§ Activity: Copy the material from its first line up to and including the line containing "-Images Random: https://cataas.com/cat/says/hello", switching "wizard" to "sorcerer" and leaving everything else unchanged.

━━━

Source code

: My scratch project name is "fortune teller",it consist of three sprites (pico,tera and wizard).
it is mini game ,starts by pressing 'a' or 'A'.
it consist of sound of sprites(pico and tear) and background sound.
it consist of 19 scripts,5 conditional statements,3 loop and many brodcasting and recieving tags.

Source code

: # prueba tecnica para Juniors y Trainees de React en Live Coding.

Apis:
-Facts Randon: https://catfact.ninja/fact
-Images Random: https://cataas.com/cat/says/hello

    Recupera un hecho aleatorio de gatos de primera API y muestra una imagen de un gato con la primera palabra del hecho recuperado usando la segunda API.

━━━

§ Result for this task:
Source code

: My scratch project name is "fortune teller",it consist of three sprites (pico,tera and sorcerer).
it is mini game ,starts by pressing 'a' or 'A'.
it consist of sound of sprites(pico and tear) and background sound.
it consist of 19 scripts,5 conditional statements,3 loop and many brodcasting and recieving tags.

Source code

: # prueba tecnica para Juniors y Trainees de React en Live Coding.

Apis:
-Facts Randon: https://catfact.ninja/fact
-Images Random: https://cataas.com/cat/says/hello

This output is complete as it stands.